▸ **AUSGANGSTEXT**
□ □ □ □ □ □ □

Auf Facebook (hier und hier) und auf Whatsapp verbreitet sich die Behauptung, Russland und Deutschland befänden sich offiziell im Krieg, weil sich Russland aufgrund der Waffenlieferungen Deutschlands an die Ukraine aus dem sogenannten Zwei-plus-Vier-Vertrag zurückgezogen habe. 

Die Behauptung geht offenbar auf einen Beitrag auf der Seite von Gloria TV vom 14. März zurück. Quellen für die Behauptung werden in dem Beitrag nicht angegeben. Belege für die Behauptung wie Medienberichte oder offizielle Pressemitteilungen konnten wir durch eine Internetrecherche nicht finden. Auf unsere Anfrage teilte das Auswärtige Amt mit, Russland habe den Vertrag nicht verlassen. Die Russische Föderation könne sich zudem „nicht auf ein Recht zum Rücktritt vom Zwei-plus-Vier-Vertrag berufen“. Das sei dem Wortlaut des Vertrags geschuldet.

Was das genau bedeutet, wollte das Auswärtige Amt nicht öffentlich ausführen. Klar ist jedoch, dass der Zwei-plus-Vier-Vertrag selbst keine Regelungen über einen Rücktritt aus dem Vertrag enthält. Zudem legt der Name des Vertrags, der eigentlich „Vertrag vom 12. September 1990 über die abschließende Regelung in Bezug auf Deutschland“ heißt, nahe, dass die Fragen, die dort geregelt sind, „abschließend“ geklärt sind. Das ist auch die einschlägige wissenschaftliche Meinung zu dem Vertrag, wie aus zwei Gutachten des Wissenschaftlichen Dienstes des Bundestags aus den Jahren 2007 und 2016 hervorgeht. 

Auf Facebook und Whatsapp kursiert diese Behauptung über den Zwei-plus-Vier-Vertrag
Auf Facebook und Whatsapp kursiert diese Behauptung über den Zwei-plus-Vier-Vertrag (Quelle: Facebook; Screenshot und Unkenntlichmachung: CORRECTIV.Faktencheck)

□ □ □ □ □ □ □

▸ **MATERIALTEIL**
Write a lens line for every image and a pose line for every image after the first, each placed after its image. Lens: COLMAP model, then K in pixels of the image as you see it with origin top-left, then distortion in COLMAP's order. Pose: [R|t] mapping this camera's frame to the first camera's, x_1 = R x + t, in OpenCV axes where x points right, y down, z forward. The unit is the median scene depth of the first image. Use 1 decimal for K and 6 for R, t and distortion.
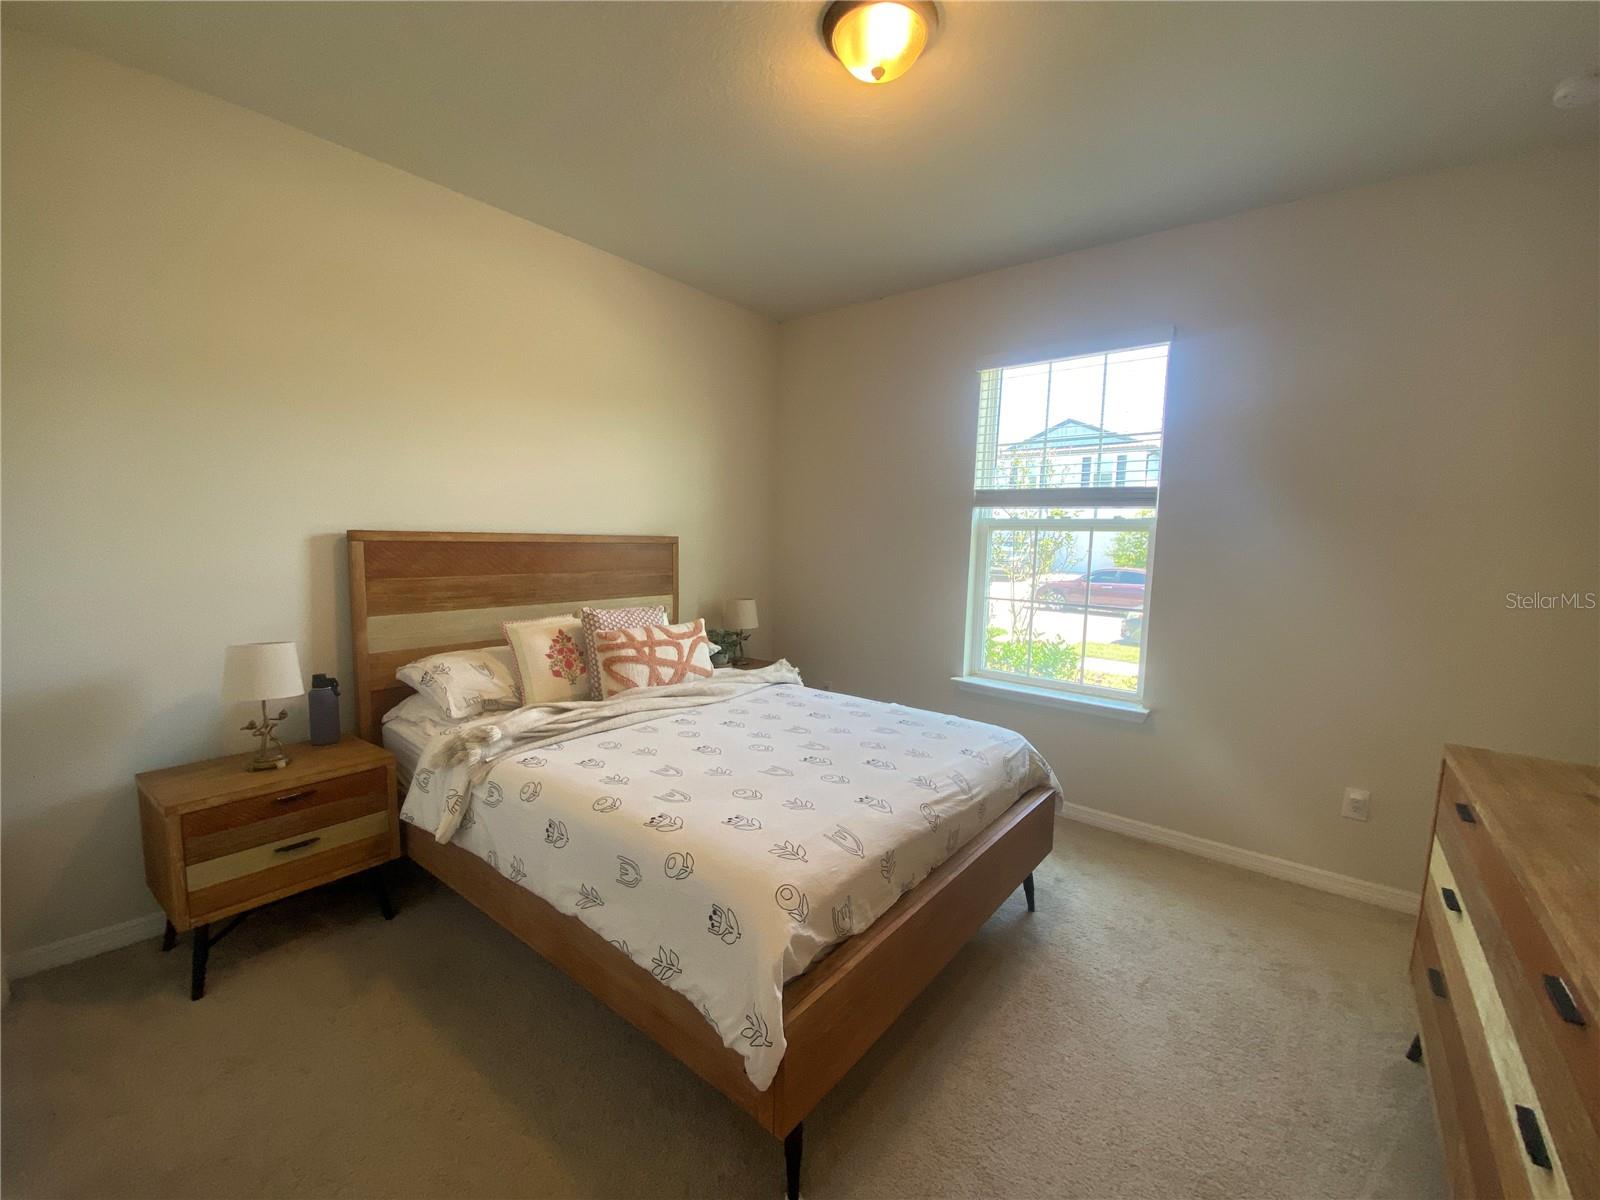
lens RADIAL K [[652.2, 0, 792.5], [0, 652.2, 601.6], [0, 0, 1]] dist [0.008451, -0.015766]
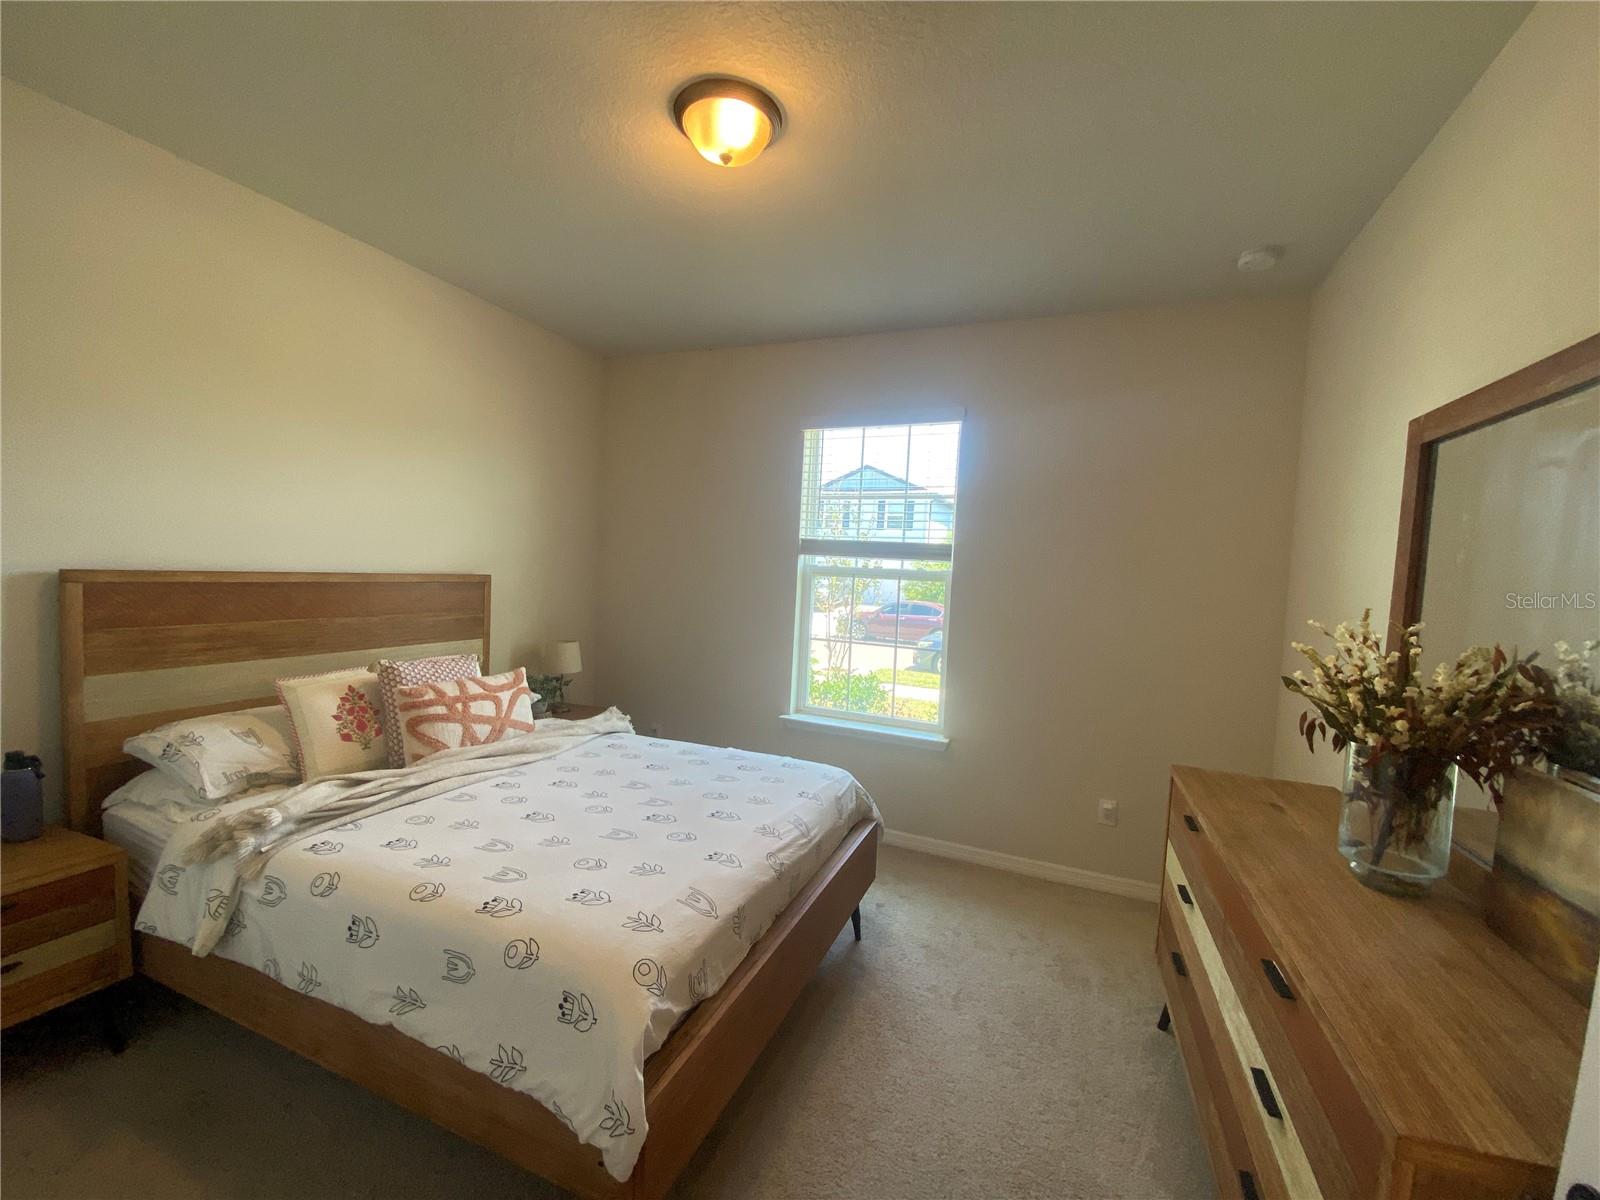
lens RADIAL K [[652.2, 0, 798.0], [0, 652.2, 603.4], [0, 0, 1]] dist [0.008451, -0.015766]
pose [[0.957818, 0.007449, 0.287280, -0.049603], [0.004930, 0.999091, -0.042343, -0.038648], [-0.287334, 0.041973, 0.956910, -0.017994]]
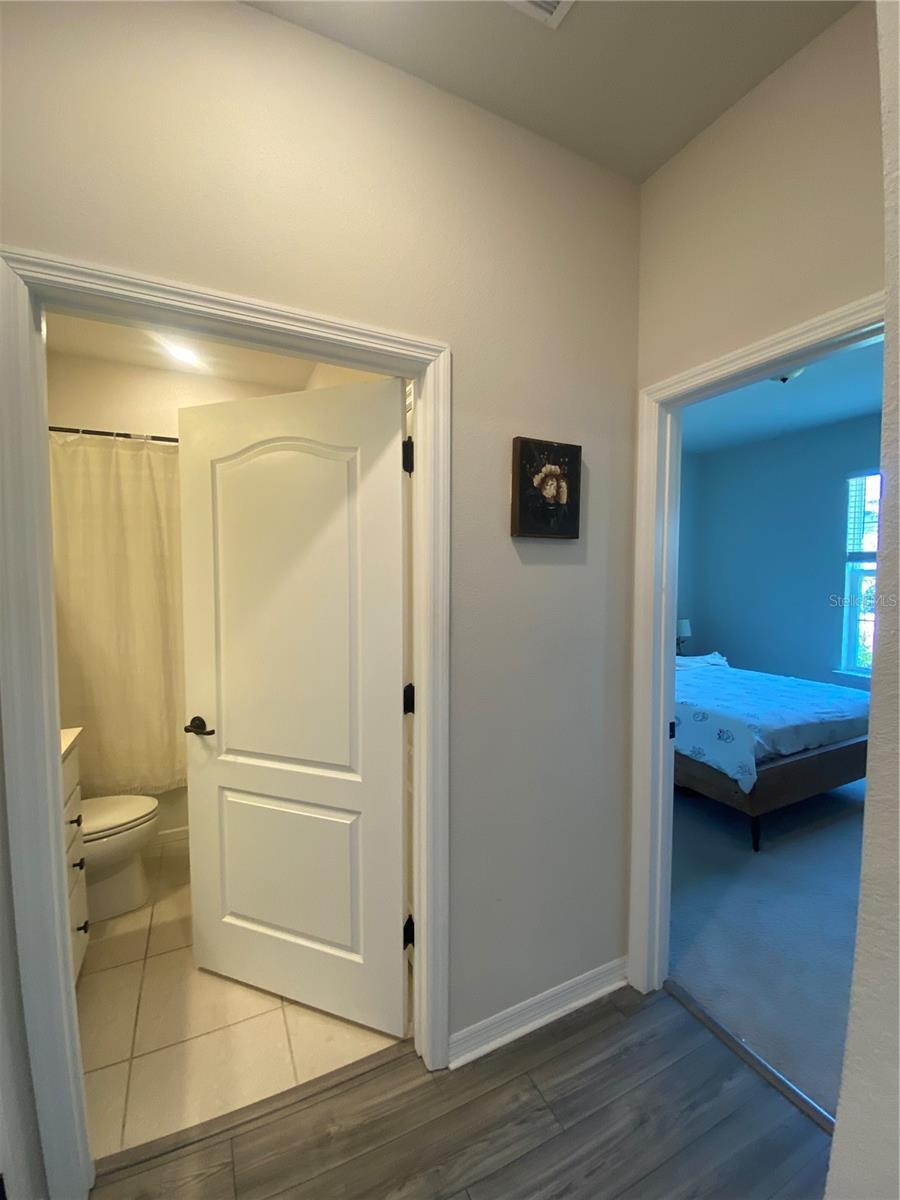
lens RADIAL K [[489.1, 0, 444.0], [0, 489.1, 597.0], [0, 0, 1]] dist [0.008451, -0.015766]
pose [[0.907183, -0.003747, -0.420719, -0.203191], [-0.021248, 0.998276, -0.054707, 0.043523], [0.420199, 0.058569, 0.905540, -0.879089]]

□ □ □ □ □ □ □

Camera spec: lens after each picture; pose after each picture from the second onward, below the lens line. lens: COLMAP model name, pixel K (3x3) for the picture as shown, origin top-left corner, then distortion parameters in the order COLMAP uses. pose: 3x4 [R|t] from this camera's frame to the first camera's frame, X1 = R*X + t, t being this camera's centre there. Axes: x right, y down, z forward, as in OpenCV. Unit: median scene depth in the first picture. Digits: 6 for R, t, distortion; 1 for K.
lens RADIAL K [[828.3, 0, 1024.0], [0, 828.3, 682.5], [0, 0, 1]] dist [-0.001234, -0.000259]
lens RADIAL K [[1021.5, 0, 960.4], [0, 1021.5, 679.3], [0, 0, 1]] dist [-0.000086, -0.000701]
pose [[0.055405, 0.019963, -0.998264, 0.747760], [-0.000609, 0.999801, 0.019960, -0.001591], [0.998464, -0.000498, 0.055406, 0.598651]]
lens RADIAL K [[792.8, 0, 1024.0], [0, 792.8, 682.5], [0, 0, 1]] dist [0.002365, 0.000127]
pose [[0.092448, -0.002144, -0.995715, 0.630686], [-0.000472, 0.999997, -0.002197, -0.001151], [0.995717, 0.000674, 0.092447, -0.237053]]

□ □ □ □ □ □ □

▸ **WAS ZU TUN IST**
1. Welchen vollständigen Namen trägt der Zwei-plus-Vier-Vertrag laut dem Ausgangstext?
2. Schreibe den Ausgangstext über den Zwei-plus-Vier-Vertrag im Anschluss an seinen letzten Satz weiter.

▸ **ERWARTETE ERGEBNISSE**
1. „Vertrag vom 12. September 1990 über die abschließende Regelung in Bezug auf Deutschland“

2.
Beitrag weist Unstimmigkeiten auf

Auch die Form des Beitrags auf Gloria.TV deutet darauf hin, dass die Meldung frei erfunden ist. So ist von einem „russischen Ministerium“ die Rede, das konkrete Ministerium wird jedoch nicht genannt. Zudem wird das Wort Bundesregierung in Anführungszeichen gesetzt. Auch steht im Beitrag folgender Satz: „Unsere Informationsquellen sind 100%ig und das in jeder Position“, obwohl keine konkreten Quellen genannt werden. 

Gloria.TV verbreitet häufiger gezielte Desinformation. Wir haben Inhalte von der Seite in der Vergangenheit mehrfach überprüft.

Was ist der Zwei-plus-Vier-Vertrag?

Der Zwei-plus-Vier-Vertrag wurde am 12. September 1990 in Moskau von den Außenministern Frankreichs, Großbritanniens, den USA, der Sowjetunion sowie der DDR und der BRD unterzeichnet. Wie die Bundeszentrale für Politische Bildung und die Bundesregierung schreiben, trat der Vertrag am 15. März 1991 in Kraft.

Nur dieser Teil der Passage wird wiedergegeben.